You're bobbing and weaving through the maddening crowds of business professionals, students, street vendors, unbearable tourists, and you stop. Or at least your eyes do. Yeah, that's right, you've got a live one. Some dashing man or woman (whatever your preference) is walking towards you. No, this is not in slow motion. Remember we're in a rush here. They're looking good, and even better, they're lookin' at you kid. Depending on what kind of mood you’re in, you may look them up and down, look away and back at them again, or you stare... you lock those precious pair of optics. The climax happens at the very moment that you pass each other. Lick your lips, wink an eye, give a giggle, or just simply smile some sort of sexy, macho smirk.
Time's up. It's over. The moment has come and gone and you're on your way to your desired destination with a little more confidence and a libido boost.

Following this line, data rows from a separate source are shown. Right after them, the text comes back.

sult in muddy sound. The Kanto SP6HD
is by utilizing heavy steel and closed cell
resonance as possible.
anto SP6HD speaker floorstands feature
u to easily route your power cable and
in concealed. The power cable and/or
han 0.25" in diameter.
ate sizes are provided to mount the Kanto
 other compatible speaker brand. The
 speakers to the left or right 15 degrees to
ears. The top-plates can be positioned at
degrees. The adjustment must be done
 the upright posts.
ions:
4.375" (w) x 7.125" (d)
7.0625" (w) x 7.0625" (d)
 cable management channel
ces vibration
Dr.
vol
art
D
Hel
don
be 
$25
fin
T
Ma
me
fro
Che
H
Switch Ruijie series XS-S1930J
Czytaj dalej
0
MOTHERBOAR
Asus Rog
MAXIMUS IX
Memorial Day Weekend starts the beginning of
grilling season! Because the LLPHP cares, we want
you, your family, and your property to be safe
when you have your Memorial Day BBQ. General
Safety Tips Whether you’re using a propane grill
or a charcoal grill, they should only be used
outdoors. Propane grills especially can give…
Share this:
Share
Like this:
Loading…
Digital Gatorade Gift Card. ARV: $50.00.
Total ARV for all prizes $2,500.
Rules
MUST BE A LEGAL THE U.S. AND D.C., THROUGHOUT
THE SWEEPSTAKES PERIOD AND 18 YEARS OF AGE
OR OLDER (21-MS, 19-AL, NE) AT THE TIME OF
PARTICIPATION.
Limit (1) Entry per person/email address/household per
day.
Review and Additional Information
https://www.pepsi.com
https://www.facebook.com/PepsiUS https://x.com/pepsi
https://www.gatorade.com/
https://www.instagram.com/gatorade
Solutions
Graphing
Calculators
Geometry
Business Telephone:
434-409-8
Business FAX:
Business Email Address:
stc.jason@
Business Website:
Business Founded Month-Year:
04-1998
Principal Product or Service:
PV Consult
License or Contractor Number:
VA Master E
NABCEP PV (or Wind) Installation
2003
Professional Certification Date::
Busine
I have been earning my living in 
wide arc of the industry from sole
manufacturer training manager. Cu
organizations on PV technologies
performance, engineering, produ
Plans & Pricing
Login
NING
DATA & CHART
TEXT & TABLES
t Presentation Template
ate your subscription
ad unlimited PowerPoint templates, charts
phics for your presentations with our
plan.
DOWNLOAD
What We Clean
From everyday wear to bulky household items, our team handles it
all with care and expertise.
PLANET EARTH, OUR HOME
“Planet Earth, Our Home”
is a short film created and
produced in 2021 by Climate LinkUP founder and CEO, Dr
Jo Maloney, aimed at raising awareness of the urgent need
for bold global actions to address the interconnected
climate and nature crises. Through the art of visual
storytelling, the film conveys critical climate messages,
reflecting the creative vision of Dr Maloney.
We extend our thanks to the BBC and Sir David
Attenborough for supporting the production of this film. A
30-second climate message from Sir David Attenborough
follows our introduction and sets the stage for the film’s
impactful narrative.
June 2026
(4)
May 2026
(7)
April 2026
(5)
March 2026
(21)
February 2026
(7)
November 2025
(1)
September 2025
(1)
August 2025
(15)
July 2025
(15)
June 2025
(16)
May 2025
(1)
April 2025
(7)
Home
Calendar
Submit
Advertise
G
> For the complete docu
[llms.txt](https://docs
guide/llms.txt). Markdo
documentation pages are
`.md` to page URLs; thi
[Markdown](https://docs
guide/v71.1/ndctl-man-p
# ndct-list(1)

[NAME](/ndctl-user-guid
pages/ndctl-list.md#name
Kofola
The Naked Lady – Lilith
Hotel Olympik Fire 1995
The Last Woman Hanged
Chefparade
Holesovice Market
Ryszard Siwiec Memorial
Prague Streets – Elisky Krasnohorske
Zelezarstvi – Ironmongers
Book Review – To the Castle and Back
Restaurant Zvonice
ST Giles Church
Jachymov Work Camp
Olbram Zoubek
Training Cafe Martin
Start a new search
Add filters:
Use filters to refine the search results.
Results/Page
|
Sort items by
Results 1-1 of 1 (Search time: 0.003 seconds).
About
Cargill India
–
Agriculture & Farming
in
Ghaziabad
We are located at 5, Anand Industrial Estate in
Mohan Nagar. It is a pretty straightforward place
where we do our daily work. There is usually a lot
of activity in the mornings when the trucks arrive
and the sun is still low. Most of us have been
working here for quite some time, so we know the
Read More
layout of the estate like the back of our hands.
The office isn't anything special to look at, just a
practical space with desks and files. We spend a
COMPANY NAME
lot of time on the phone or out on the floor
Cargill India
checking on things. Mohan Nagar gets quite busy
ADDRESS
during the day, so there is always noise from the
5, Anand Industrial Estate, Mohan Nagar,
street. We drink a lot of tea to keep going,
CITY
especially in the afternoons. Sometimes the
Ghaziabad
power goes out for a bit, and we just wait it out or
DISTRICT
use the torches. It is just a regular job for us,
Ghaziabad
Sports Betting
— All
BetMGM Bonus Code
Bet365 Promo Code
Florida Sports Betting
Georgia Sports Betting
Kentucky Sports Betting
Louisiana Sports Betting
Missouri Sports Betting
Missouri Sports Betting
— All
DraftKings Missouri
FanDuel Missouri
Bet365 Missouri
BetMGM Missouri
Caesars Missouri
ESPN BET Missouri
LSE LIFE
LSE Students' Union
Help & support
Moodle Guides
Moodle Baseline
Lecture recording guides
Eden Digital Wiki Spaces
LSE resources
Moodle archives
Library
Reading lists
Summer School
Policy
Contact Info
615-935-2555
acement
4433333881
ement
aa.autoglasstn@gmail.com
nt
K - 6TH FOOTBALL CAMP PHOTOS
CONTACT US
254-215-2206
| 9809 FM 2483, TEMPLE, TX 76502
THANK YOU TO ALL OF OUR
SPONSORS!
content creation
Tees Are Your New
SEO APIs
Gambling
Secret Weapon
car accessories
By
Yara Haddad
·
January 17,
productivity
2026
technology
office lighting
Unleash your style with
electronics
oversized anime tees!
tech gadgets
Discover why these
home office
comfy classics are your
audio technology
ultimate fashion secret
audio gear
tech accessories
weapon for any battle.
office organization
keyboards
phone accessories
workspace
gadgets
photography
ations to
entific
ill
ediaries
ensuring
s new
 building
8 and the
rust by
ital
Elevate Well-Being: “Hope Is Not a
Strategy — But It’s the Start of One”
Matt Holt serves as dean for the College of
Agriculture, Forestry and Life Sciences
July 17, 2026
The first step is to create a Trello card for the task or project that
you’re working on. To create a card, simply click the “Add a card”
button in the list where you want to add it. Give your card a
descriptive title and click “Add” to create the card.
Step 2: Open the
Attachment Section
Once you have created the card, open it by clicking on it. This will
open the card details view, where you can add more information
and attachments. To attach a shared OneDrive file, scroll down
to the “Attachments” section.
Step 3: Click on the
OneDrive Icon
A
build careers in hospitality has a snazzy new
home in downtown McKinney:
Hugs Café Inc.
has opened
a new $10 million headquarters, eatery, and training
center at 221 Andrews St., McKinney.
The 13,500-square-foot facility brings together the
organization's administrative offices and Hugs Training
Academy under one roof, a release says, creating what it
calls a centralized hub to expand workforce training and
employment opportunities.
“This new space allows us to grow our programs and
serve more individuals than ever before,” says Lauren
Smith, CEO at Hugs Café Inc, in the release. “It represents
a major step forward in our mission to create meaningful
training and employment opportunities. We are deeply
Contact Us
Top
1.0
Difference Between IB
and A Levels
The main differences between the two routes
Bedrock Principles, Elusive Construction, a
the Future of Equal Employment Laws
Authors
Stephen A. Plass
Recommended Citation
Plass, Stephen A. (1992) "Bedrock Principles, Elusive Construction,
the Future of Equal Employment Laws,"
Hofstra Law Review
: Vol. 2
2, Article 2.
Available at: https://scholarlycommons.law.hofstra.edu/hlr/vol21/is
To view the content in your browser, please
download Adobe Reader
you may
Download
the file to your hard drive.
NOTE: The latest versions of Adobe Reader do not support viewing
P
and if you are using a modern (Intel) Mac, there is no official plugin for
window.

Ladies and Gentlemen, what you have just experienced is a romantic ritual from the dating jungle. It's called eye sex. Granted, this eye game is more commonly practiced in a metropolitan city, rather than a college campus in the middle of nowhere, or good ol' suburbia, where you drive from one place to another. Putting the location aside, I'm going to assume that y'all know what I'm talking about since we live in a society where singles and even taken individuals are always on the look out.
Eye sex is just another new form of communication these days, which doesn't necessarily lead to anything, not even a conversation. Please, who picks up the phone anymore when you've got text messaging? All of those late night texting convos are replacing the event of having a first date, foreplay, and even those late night conversations you have when you're laying in bed with someone. With texting, you have the time to think about what you want to say and how you want to say it. With eye sex, you don't have to say anything at all. You can stand in back of the bar with your friends while checking people out. You can sit in the coffee shop and casually glance at that person sitting across from you. But then they get up and leave, and chances are you will never see them again.
When you're in the moment it's fairly exciting. The problem these days are that these 'games', if you will, are all substitutes for actual conversation. Ever since chivalry died (I'm not exactly sure when that was, it just sort of faded away when technology took place of talking) we've been cheating ourselves out of having true human contact and communication.
At the rate the dating world is going today, we'll be sitting at a candlelit dinner across from our significant other, and instead of having intimate conversation, we'll be texting sweet nothings back and forth. It's unfortunate, yet not so far from the truth of the matter.
The questions are: What do we actually do when someone talks to us in real life, or when we finally work up the guts to approach that person in the coffee shop? When will that eye sex partner stop and ask you where you're heading to in such a rush? When will you stop them in their tracks and ask them if they're free Friday night? Chances are, never.
It's a sad scenario when you gather your friends around and tell them all about the fabulous eye sex you were having for hours on end at the local Starbucks, and then they reply, "So what happened?" And, unfortunately the only response you've got is, "And that was it."
Perhaps it's time to take a stand against failed communication. If you're single and you're shopping those eyes around, don't just leave it at one glance. Continue onward. Try beginning with an effortless, "Hello, how are you?" This is not to say that you should leave behind your daily dose of eye sex. Certainly not, keep the fun and games in check. We've got to keep on feeling good and refreshed in this jungle of singletons.